Günün en genç konuşmacısı, TGB’nin başkanı İlker Yücel’di. O da “Natotürkçülük” kavramının, Atatürkçü “milli devrimci yol”la alakası olmayan bir yöntem olarak kullanıldığını ve artık devrimci örgütlü bir dayanışma gerektiğini savundu. Yücel, “Ne zaman büyük bir demokratik adım atıldıysa, arkasında büyük bir kitle hareketi olduğunu” hatırlattı. Onu izlerken, Atatürk’ün güvendiği ideal Türk gencinin yansımasını görüp gurur duydum. Şimdi Ulusal Kanal’ı başarıyla yöneten Adnan Türkkan’dan sonra, TGB’nin yine özverili bir başkanla yürüdüğünü görmek bana keyif verdi. Ardından forumda başka katılımcılarla beraber ben de konuştum. Sanatçılar Girişimi’nin “Reddediyoruz” tepkisinden ve Silivri’de süren aydınlara zulümden söz ettim. Perinçek’in özgür insanların bile başaramadıkları şekilde ortaya koyduğu onurlu direnci tarihin unutmayacağını vurguladım. Ulusal Kanal programcısı ve “sosyalist ilahiyatçı” Eren Erdem, ilginç cümleler sarf etti: “Kafası liberal, belden aşağısı muhafazakâr, aptesli kapitalist bir tipleme yarattık, onlar haçlı emperyalizmin emrindeler; anayasa yazmak için adam olmak gerekir.” Büyük ilgi uyandıran sözlerinin ardından Avrasya Birliği’nin önemini anlatan Erdem, çocukları aç diye intihar eden anneler varken süslü püslü camiler yapılmasının mantıksızlığını vurguladı. (Anlayana!)

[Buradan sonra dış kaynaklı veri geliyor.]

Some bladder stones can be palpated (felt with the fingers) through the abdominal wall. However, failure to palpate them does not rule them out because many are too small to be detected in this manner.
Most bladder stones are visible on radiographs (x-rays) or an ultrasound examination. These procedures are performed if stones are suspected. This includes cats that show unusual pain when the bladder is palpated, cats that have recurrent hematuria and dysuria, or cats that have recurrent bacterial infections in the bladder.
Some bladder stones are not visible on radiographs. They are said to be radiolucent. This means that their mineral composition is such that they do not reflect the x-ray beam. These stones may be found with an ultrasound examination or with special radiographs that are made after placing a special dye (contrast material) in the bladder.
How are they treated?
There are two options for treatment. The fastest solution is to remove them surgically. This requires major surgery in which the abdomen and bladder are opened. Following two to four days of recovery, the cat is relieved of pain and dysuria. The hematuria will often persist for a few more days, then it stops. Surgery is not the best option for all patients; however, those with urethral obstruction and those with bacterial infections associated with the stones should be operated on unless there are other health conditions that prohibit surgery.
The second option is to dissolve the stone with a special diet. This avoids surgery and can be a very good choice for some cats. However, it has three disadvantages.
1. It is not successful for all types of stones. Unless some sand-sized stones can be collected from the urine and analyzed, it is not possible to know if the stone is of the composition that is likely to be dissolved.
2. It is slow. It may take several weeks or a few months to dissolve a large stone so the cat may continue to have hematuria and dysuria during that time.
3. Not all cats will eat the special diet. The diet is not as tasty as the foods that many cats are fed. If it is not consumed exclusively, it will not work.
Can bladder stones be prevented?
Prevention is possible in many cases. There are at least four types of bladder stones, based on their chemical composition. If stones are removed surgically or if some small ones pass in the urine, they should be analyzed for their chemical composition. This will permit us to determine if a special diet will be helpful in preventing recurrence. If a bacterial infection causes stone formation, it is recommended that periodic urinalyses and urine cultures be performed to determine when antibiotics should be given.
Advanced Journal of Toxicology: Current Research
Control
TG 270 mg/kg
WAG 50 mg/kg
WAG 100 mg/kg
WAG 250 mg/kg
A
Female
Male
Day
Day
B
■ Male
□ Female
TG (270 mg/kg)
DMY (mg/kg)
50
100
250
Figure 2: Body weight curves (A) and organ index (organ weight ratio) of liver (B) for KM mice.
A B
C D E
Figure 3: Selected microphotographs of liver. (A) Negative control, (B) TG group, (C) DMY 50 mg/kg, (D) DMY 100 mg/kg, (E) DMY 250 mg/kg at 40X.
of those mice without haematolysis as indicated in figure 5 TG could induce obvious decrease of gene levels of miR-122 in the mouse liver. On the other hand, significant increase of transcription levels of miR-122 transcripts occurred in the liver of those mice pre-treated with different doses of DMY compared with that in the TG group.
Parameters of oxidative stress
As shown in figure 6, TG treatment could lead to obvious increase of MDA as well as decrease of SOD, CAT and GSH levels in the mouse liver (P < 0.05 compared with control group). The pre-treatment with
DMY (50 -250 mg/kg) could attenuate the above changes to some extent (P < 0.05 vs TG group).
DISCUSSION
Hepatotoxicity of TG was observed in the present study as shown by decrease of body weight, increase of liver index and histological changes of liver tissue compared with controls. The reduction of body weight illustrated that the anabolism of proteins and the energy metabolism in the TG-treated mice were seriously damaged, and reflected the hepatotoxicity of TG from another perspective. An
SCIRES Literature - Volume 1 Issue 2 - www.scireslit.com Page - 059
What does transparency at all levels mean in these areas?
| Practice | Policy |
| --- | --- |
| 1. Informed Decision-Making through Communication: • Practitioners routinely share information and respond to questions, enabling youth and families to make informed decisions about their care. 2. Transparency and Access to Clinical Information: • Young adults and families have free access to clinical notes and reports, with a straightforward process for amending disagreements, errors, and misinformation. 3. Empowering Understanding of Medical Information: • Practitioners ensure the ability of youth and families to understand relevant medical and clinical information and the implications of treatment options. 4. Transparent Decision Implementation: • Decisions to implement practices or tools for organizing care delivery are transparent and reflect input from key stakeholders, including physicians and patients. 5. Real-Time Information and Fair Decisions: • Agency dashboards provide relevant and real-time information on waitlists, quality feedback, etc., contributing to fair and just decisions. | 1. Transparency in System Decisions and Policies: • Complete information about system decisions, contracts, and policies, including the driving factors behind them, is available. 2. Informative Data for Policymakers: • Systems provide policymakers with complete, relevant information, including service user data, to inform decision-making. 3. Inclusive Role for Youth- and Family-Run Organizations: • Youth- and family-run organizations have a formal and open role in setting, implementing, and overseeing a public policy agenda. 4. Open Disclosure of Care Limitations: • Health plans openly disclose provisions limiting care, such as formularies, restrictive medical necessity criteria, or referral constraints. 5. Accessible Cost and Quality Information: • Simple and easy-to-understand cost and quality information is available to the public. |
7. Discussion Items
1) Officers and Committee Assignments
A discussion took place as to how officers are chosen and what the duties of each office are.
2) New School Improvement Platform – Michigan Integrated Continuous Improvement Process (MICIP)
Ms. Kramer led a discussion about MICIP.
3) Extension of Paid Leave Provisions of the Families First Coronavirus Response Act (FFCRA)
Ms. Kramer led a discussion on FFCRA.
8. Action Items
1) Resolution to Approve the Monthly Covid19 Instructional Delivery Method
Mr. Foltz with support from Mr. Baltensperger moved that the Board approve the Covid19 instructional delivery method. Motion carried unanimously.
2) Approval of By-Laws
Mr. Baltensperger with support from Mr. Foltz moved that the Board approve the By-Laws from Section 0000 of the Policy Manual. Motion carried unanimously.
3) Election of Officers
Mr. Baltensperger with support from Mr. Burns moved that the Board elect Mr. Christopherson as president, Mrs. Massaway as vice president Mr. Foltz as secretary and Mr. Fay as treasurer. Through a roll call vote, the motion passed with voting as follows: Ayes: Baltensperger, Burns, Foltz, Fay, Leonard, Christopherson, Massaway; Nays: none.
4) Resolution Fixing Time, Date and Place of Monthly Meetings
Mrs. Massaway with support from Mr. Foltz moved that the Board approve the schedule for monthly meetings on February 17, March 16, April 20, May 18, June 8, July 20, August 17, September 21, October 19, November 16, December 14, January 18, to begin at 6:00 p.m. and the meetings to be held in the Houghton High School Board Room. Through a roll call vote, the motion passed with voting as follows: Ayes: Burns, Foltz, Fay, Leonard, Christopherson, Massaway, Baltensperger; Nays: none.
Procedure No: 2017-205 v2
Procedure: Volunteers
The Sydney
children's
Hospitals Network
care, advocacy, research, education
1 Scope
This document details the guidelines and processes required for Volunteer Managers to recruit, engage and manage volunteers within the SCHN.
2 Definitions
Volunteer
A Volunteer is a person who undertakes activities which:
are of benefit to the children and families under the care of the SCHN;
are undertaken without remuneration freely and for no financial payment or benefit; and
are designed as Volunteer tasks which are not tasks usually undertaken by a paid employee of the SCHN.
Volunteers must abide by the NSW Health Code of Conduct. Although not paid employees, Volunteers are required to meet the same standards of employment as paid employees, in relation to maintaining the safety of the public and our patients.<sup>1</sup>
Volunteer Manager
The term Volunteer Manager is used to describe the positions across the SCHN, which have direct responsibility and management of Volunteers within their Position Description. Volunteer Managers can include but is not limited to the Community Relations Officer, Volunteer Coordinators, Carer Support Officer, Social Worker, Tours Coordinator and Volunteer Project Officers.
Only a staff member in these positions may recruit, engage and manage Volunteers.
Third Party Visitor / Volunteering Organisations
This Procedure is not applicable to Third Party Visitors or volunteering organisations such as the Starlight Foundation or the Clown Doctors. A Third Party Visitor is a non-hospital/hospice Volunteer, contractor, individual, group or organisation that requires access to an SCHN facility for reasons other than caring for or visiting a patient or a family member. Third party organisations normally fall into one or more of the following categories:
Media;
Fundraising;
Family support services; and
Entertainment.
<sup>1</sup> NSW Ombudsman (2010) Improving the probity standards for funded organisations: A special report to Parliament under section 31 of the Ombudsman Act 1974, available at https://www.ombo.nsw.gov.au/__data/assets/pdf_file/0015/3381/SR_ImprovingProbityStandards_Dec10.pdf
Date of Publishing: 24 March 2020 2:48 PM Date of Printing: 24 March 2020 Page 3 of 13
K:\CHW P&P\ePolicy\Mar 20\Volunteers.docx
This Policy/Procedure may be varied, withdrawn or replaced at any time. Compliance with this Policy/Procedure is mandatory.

Aylar önce başlamış olan “Milli Anayasa Forumları”, artık hızla birçok ile, ilçeye yayılıyor. Hazırlanan sonuç bildirgesinin en önemli vurgusu ise CHP ve MHP’nin derhal Anayasa Komisyonu’ndan ayrılması ve bu yapay, sözde demokratik girişime haksız meşruluk kazandırmaya son vermeleriydi. Gerçekten sormak lazım bu partilere: 12 Eylül referandumu gibi antidemokratik rezalete imza atmış olan bir hükümetin birden anayasada demokrasiyi ileriye taşımak için bu “yeni anayasa” macerasına giriştiğine inanmak mümkün mü? Sevgili Ankaralılar, umarım çoğunuz bu satırları CHP’nin 4+4+4 “Tandoğan” grup toplantısında okuyorsunuz! Artık baharla birlikte demokratik güçlerin sahaya çıkma vakti geldi! Kış uykusundan u-ya-nın!